Yes, say some. It “feels like a film responding to an entirely different culture, like one in which gay marriage was never legalised,” writes D’Addario. Surely there are more interesting stories to tell about today’s LGBT young people? Making a film that so carefully mimics straight romance feels flat and uninteresting.

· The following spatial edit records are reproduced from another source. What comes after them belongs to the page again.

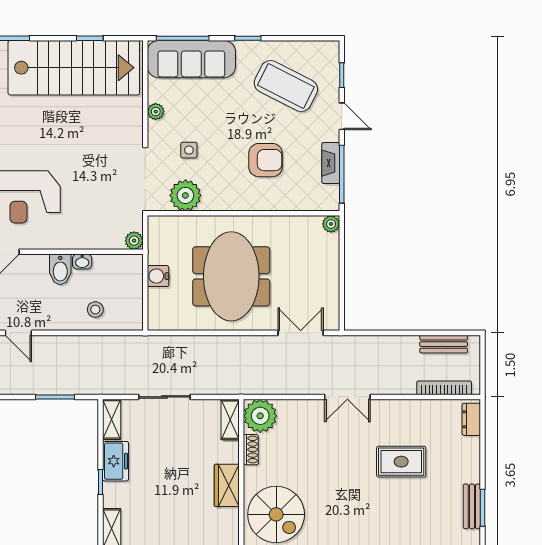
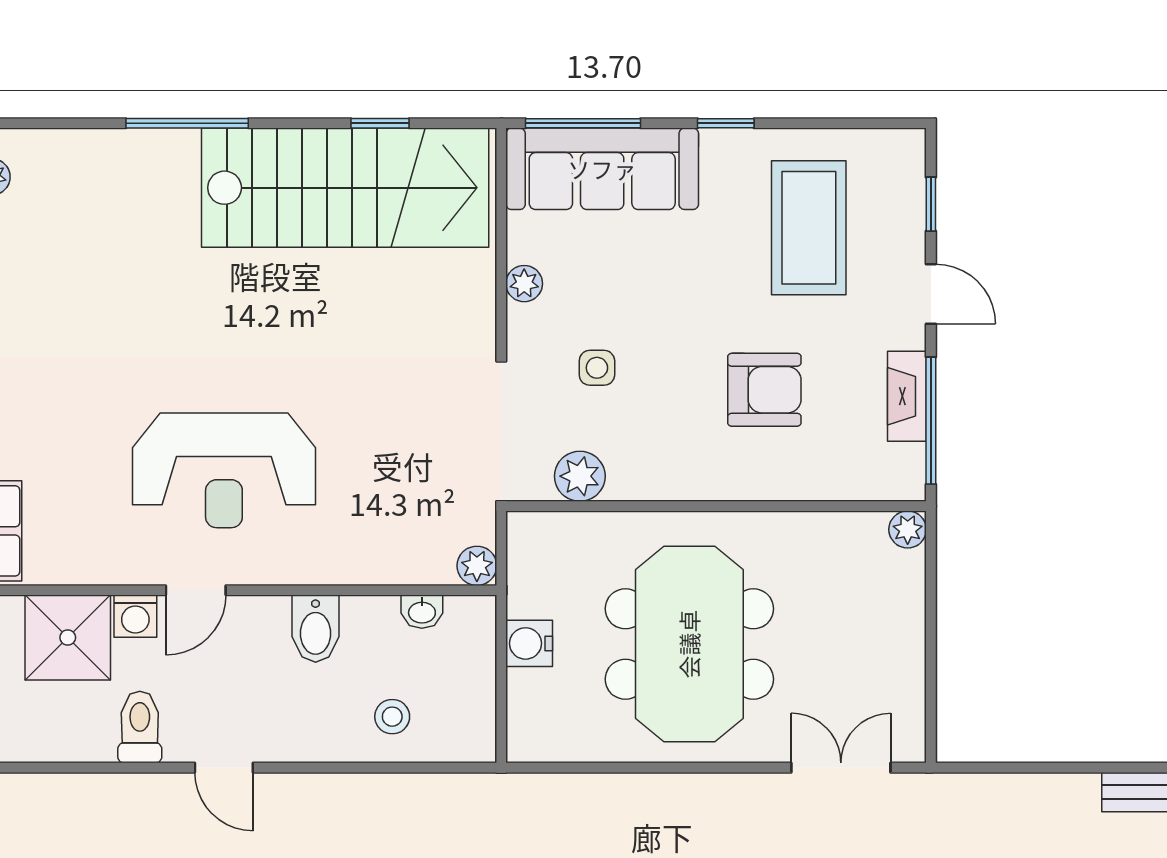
coffee table: (286, 86) -> (809, 228), turned 63
plant: (185, 195) -> (580, 476), width x0.73, depth x0.73
washbasin: (82, 262) -> (422, 612), moved

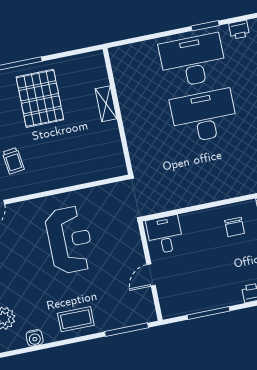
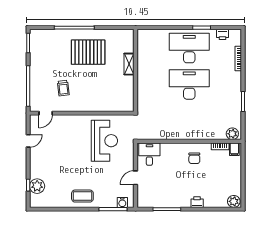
pallet: (40, 98) -> (88, 52), turned 90
reception desk: (70, 240) -> (104, 141), moved
water cooler: (35, 338) -> (122, 203), moved

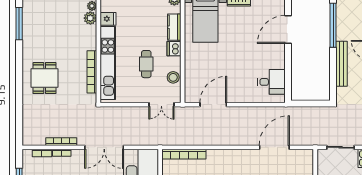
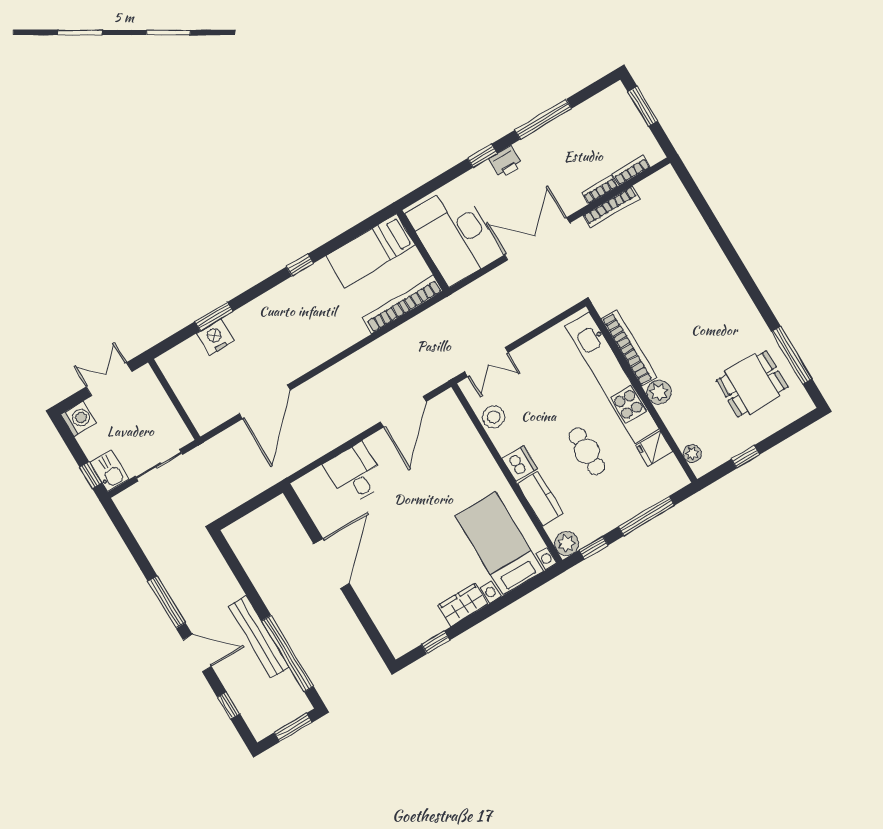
plant: (90, 18) -> (659, 392), moved
door: (288, 29) -> (332, 564), moved
cafe table: (146, 64) -> (587, 451), moved
bench: (342, 64) -> (259, 637), moved
dining table: (45, 78) -> (752, 384), moved, turned 90
desk: (272, 82) -> (355, 474), moved, turned 90
double door: (161, 105) -> (486, 362), swing flipped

That “normality” is exactly what makes it special, argue others. There’s no whiff of tragedy to the story, as there is in so many other LGBT films. It’s sweet and happy. Gay teenagers have not had that before, and they need it. The optimistic portrayal of coming out has already encouraged people to come out to their own friends and family, including one of the film’s own actors. That is all the proof you need.

You Decide

  1. Do teenagers need a film like Love, Simon?
  2. How important is it to see characters like you in films and on TV?

Activities

  1. As a class, list all of the LGBT characters you can remember seeing on TV and film. Discuss: were they good or bad role models for young people? Was their sexuality treated as a joke? And do their stories have happy endings?
  2. Write a scene from your own film about a teenager who has a secret they are keeping from friends and family.

Some People Say...

“The only queer people are those who don’t love anybody.”

Rita Mae Brown

What do you think?

Q & A

What do we know?
Love, Simon is rated a 12A, and it will be out next Tuesday (April 6) in UK cinemas. It has already been out in the US for two weeks, where it earned $11.8 million over its opening weekend, roughly the amount expected of it. It has generally received positive views from critics, and it currently has a high audience rating of 93% on the website Rotten Tomatoes.
What do we not know?
Whether “ordinary” LGBT love stories will become the norm in Hollywood. There have been several very high-profile LGBT art-house movies over the last few years, most notably Moonlight and Call Me By Your Name. But gay characters are still largely absent from mainstream movies, except as side characters. There have still been no openly gay superheroes or Disney characters, for example.

Word Watch

Closeted
Someone who is “in the closet”, meaning they identify as LGBT but have not told other people yet.
YA novel
Titled Simon vs. The Homo Sapiens Agenda and published by Penguin in the UK.
But I’m A Cheerleader
The story of a popular American cheerleader who is sent away to “True Directions”, a conversion therapy camp where teenagers are sent to be “cured” of being gay.
Call Me By Your Name
The film was nominated for Best Picture at this year’s Oscars, and it won Best Adapted Screenplay. It is about a 17-year-old who has an affair with his father’s summer assistant in Italy in 1983.
Moonlight
Winner of the 2017 Best Picture Oscar. The film is about a young black man growing up in a rough neighbourhood of Miami while coming to terms with being gay.
Art-house
A serious and artistic film, usually made by an independent studio. Arthouse films are generally aimed at niche audiences, rather than mass markets.
45%
This has decreased from 55% in 2012, suggesting that things are getting better for LGBT young people in Britain, but it is still significantly high.